Bonds may or may not crash but downside risk far exceeds the upside risk. In my opinion the odds are stacked against you with bonds. If you believe we are truly entering a worldwide depression, then yes, you may make money with longer term bonds.
If you, like me, do not see worldwide markets on the edge of apocalypse consider Blue-Chip Equity ETFs: Large blue-chip international companies are one of the safest, most liquid asset classes available and ETFs will give you positions in a broad basket of companies – largely eliminating corporate risk.
SPDR Dow Jones Industrial Average (DIA) holds some of the world’s best international companies. Don’t be fooled by the Dow nomenclature. Most of the companies are international in scope, not confined to the U.S. Largest holdings for DIA are International Business Machines Corporation (IBM), Chevron Corporation (CVX), and 3M Company (MMM). For more information on DIA see here.
Expert, Professional Management — For Free: If you want the best professional management for your money consider buying Berkshire Hathaway (BRK.B) (BRK.A). The Berkshire Hathaway companies have positions in more than 80 businesses including insurance, utilities, energy, finance, manufacturing, retail, and others. Best of all: the companies are run by investing legend Warren Buffett.
Berkshire Hathaway’s quarterly profit just rose 51%. Shares were at record highs before the current pullback. One negative perhaps: The Berkshire Hathaway companies pay no dividends — returns are all reinvested.

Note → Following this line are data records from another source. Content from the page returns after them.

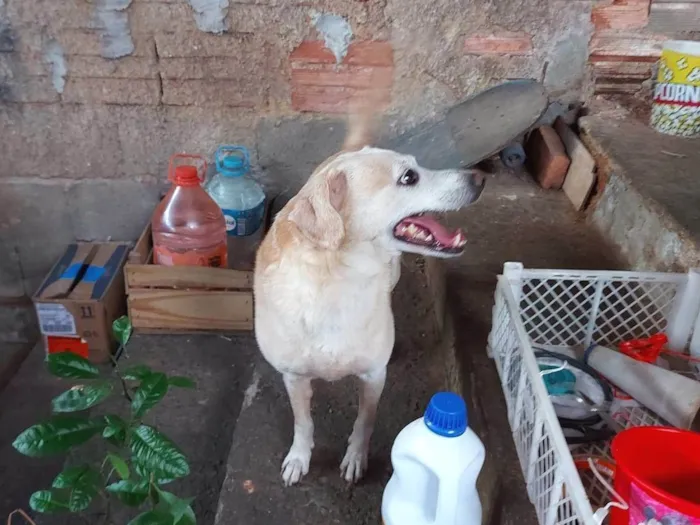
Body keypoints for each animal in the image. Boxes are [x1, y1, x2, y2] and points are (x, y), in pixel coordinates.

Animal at [254, 107, 484, 488]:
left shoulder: (374, 375)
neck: (338, 280)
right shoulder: (294, 377)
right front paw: (299, 458)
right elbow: (303, 422)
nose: (480, 178)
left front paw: (356, 459)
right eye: (409, 177)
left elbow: (365, 421)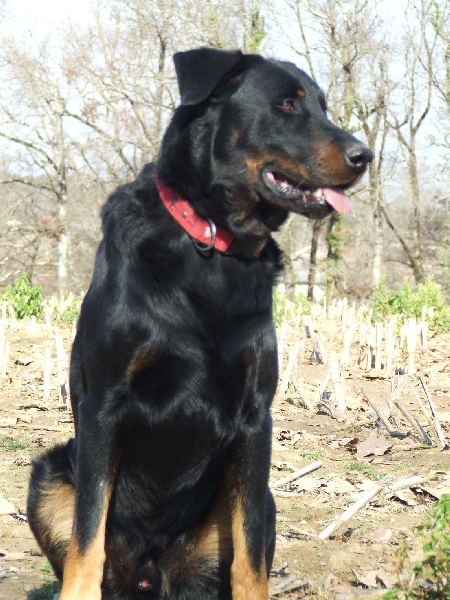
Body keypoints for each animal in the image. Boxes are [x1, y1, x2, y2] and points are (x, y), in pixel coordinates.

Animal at [27, 48, 372, 600]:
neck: (212, 240)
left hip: (260, 499)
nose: (365, 156)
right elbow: (88, 535)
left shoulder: (255, 417)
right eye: (286, 105)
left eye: (324, 106)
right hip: (48, 475)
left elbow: (250, 556)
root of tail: (151, 577)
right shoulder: (104, 404)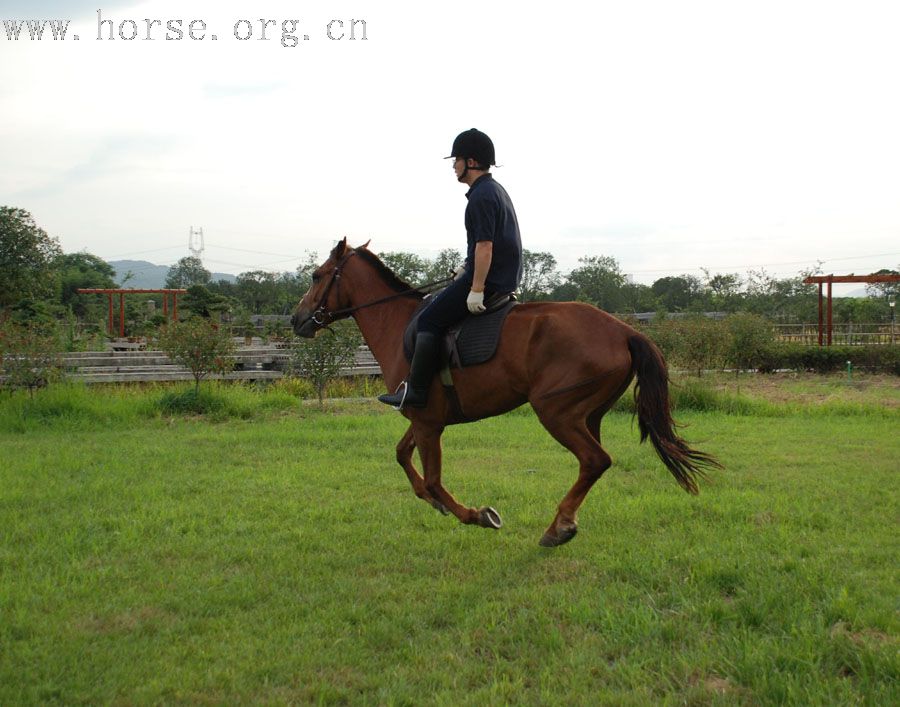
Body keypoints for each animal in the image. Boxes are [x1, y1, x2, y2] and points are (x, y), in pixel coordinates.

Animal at [292, 242, 720, 548]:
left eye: (316, 275)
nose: (297, 320)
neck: (399, 326)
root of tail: (625, 330)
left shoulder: (428, 423)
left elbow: (433, 480)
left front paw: (477, 515)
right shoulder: (423, 417)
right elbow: (402, 457)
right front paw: (435, 503)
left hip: (556, 412)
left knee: (595, 460)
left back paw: (558, 528)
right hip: (588, 415)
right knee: (592, 465)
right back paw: (565, 522)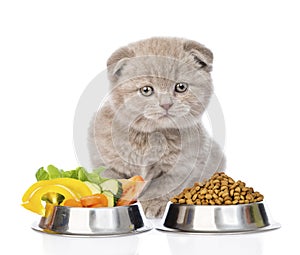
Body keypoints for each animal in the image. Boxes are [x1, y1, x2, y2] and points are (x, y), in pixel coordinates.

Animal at [88, 36, 225, 218]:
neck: (151, 137)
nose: (166, 104)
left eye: (181, 87)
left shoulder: (182, 168)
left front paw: (150, 206)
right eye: (146, 90)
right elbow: (112, 179)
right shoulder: (104, 159)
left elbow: (161, 187)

Considering the recent increased taxation of dividends this may be a plus. See here for more information on Berkshire Hathaway’s holdings.
Technology: One criticism of Mr Buffett is that he is underinvested in technology (IBM is an exception.) This is understandable; Mr. Buffett is 82 years old and has stated he does not believe in investing in companies whose business model he cannot easily grasp. Since the latest technology, as evidenced by smart phones, is often only a year or two old, it’s hard for most of us too.

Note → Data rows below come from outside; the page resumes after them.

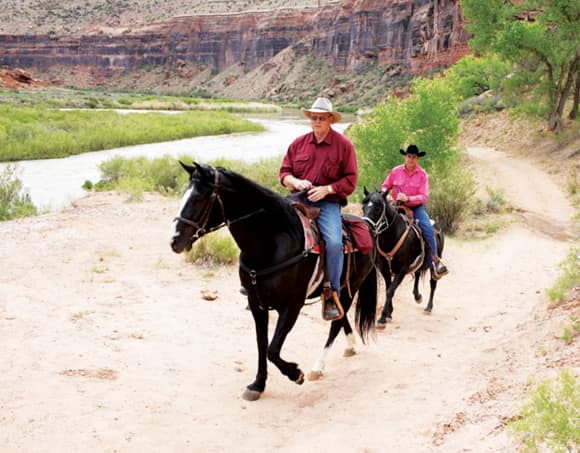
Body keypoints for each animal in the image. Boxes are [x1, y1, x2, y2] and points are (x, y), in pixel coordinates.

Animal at [170, 162, 378, 400]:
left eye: (198, 199)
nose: (174, 240)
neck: (271, 244)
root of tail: (368, 227)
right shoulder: (255, 303)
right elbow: (262, 344)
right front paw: (258, 384)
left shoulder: (292, 305)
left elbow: (272, 349)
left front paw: (296, 374)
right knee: (341, 318)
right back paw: (350, 346)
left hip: (350, 288)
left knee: (335, 323)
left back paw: (318, 367)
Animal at [362, 188, 444, 328]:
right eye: (363, 206)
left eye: (378, 208)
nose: (366, 226)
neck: (393, 236)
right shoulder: (385, 269)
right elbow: (388, 288)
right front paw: (389, 313)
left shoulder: (402, 270)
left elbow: (390, 290)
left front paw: (382, 318)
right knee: (417, 273)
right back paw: (417, 296)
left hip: (434, 263)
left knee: (433, 282)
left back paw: (428, 307)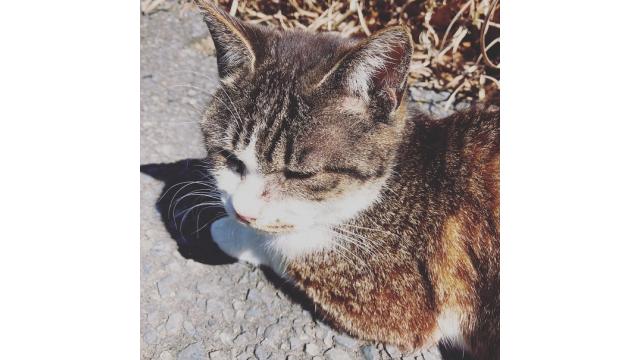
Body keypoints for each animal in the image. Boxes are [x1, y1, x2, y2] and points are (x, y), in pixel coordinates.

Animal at [194, 1, 500, 358]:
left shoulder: (399, 307)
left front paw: (232, 232)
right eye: (230, 159)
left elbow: (288, 250)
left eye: (300, 174)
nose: (243, 212)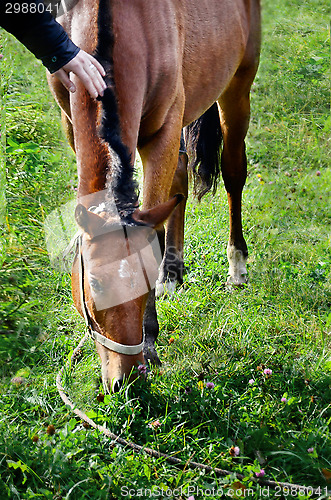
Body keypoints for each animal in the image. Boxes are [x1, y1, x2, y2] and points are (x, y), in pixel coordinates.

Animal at [48, 0, 262, 390]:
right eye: (95, 284)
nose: (126, 380)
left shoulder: (162, 130)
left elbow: (154, 231)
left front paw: (149, 341)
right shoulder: (69, 123)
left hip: (237, 85)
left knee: (233, 172)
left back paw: (236, 265)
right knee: (178, 180)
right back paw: (174, 273)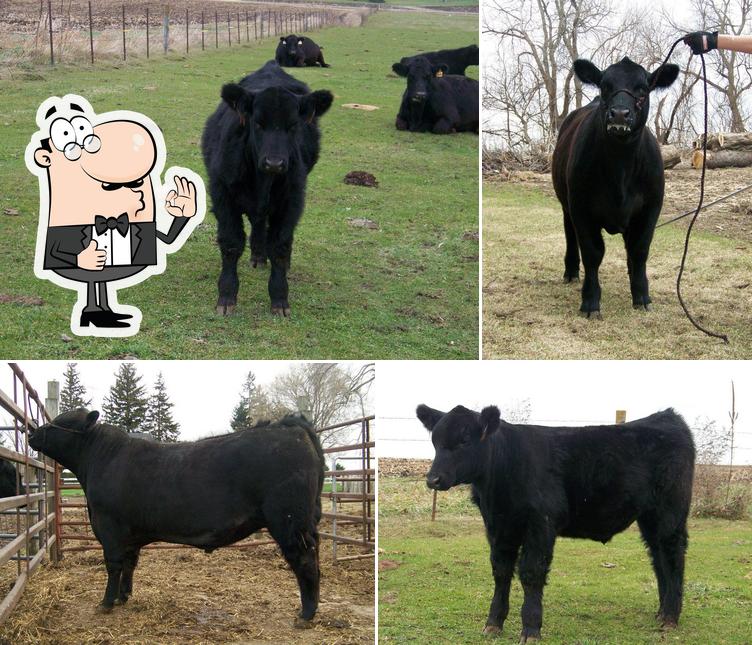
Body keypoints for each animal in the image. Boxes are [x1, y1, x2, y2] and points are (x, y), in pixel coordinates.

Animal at [29, 408, 325, 624]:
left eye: (60, 422)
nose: (32, 432)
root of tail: (291, 426)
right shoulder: (129, 535)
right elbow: (129, 564)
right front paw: (124, 597)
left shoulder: (109, 527)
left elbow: (113, 565)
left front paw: (105, 603)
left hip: (289, 520)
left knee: (305, 559)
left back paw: (306, 615)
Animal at [201, 61, 333, 316]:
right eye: (258, 124)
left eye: (293, 126)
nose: (274, 163)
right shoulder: (223, 195)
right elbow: (231, 243)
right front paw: (226, 296)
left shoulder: (292, 200)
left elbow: (280, 246)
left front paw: (280, 299)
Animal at [417, 404, 695, 642]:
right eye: (435, 441)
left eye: (465, 440)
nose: (433, 479)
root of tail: (667, 416)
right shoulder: (498, 526)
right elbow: (501, 571)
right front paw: (493, 623)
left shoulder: (541, 523)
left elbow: (531, 573)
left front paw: (530, 629)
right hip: (649, 517)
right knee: (658, 557)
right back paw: (662, 611)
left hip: (670, 511)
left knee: (673, 554)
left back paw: (670, 616)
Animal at [552, 57, 679, 318]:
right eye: (605, 87)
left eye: (643, 89)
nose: (620, 113)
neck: (621, 168)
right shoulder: (581, 208)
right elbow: (593, 253)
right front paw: (590, 302)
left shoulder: (651, 207)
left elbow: (639, 249)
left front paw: (641, 296)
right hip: (566, 204)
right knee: (570, 234)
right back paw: (571, 271)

But if you want to want to invest with relative safety in fabulous growth companies such as Apple (AAPL), Microsoft (MSFT) and Google (GOOG) look at Technology Select Sector SPDR (XLK). This ETF invests in the largest market cap tech stocks so you are investing in the most successful companies (Apple is the largest holding of XLK, comprising 14% of asset value.) See here for more on XLK.
Precious Metals: I can’t help but view the recent plunge in gold and silver prices as a buying opportunity. The precious metal markets have now undergone a severe correction and prices are likely now near bottom. Consider buying some gold or silver coins and perhaps invest in Market Vectors Gold Miners ETF (GDX) or Market Vectors Junior Gold Miners ETF (GDXJ). These ETFs are nearly 60% off their highs of just a couple years ago.

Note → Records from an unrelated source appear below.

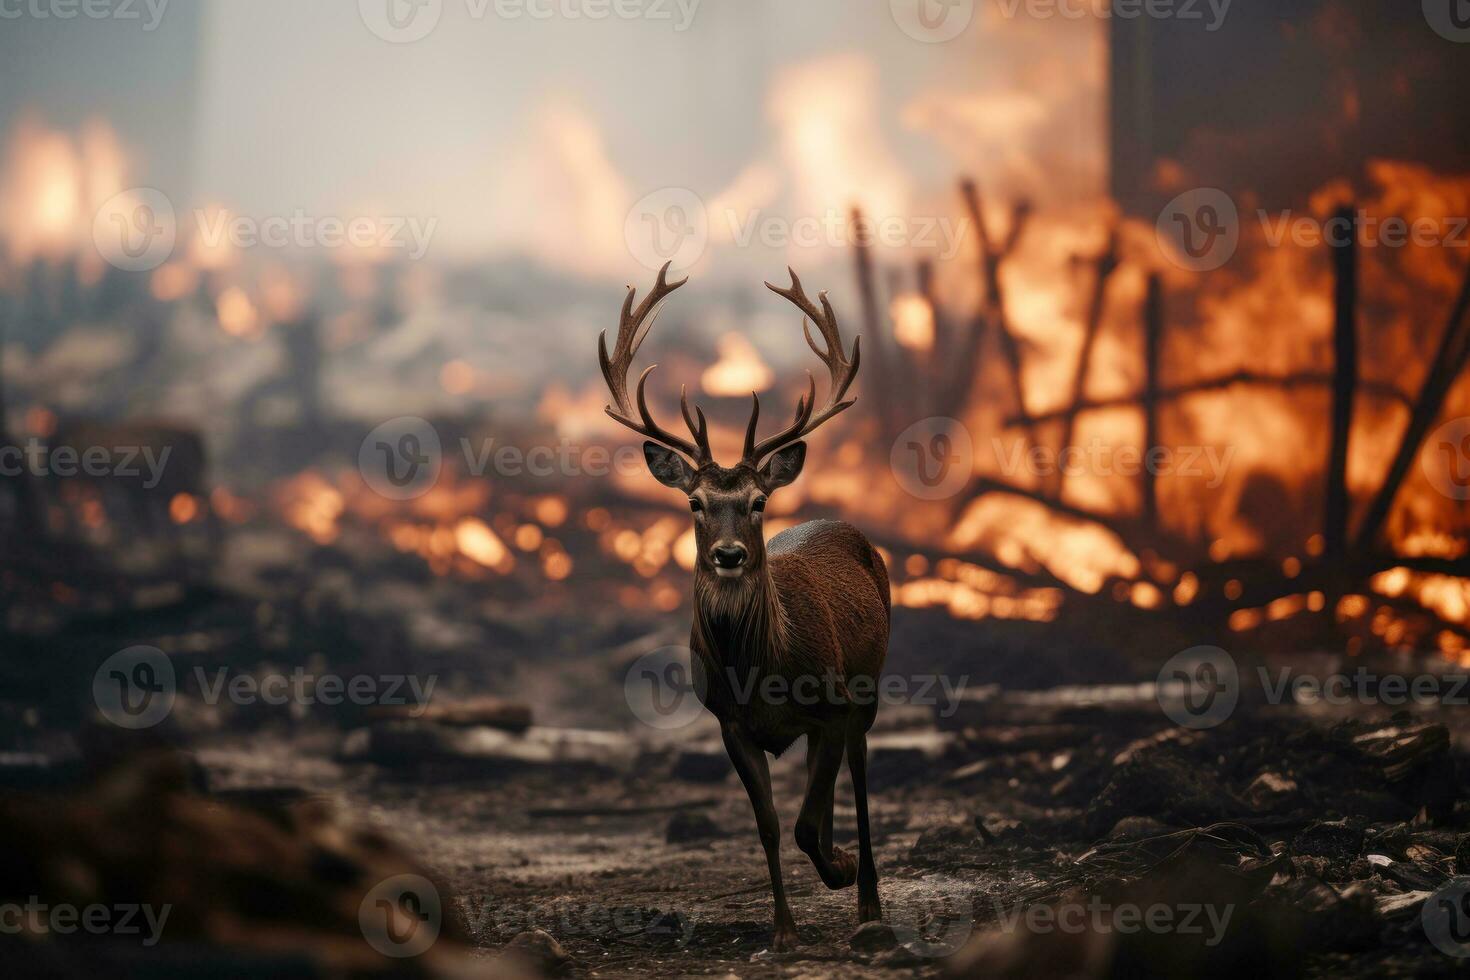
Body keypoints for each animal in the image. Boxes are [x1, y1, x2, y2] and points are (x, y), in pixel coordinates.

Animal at [599, 260, 893, 952]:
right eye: (695, 502)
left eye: (758, 501)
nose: (729, 554)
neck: (762, 669)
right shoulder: (730, 722)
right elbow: (768, 824)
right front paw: (782, 930)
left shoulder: (833, 702)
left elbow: (807, 822)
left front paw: (843, 872)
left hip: (867, 685)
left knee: (862, 775)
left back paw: (867, 897)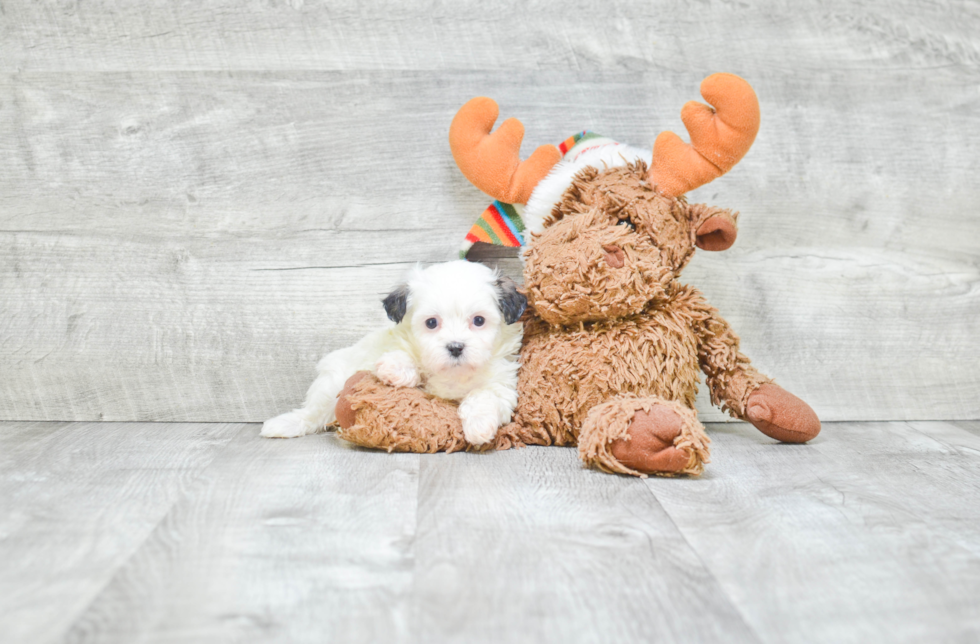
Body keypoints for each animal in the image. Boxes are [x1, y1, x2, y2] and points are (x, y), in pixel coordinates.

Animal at [256, 260, 524, 446]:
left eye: (479, 321)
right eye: (431, 323)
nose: (455, 347)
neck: (453, 373)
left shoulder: (502, 384)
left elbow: (484, 396)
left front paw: (479, 425)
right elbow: (399, 355)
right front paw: (396, 369)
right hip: (332, 382)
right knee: (314, 411)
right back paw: (284, 424)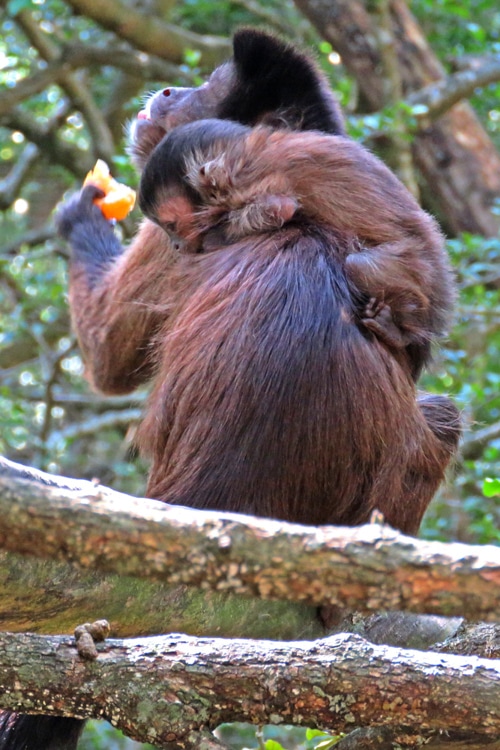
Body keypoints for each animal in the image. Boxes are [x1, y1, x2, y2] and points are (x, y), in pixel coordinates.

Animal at [0, 29, 460, 750]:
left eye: (202, 84)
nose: (167, 90)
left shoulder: (182, 227)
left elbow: (107, 360)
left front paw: (81, 214)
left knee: (439, 414)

The long-term bull in the stock market is alive and well. Currently markets are correcting so now may be an excellent time to invest.
Not a good stock picker? Don’t worry, with the above ETFs you need not be. DIA is an index based fund — your investment does whatever the Dow does. BRK-B is an opportunity to invest with Warren Buffett, one of the best stock pickers around. GDX gets you into large precious metal miners, many of which up to 60% off highs of just a couple years ago.
Central banks are likely to continue their money expansionary ways — despite talk otherwise. Since high-quality equities are one of the better non-printable assets around, they may be the best choice for most of us. I suspect most of us lack the expertise to pick diamonds or fine-art, I know I do.
No market goes straight up (or down) so view corrections, such as we are now having, as buying opportunities rather than a harbinger of a crash.
Additional disclosure: Looking at BRK.B.
Disclaimer: This article expresses the author’s opinion and is informational only. It is not a recommendation to purchase any of the ETFs or equities mentioned. Investors need to consider their personal situation carefully before any investing.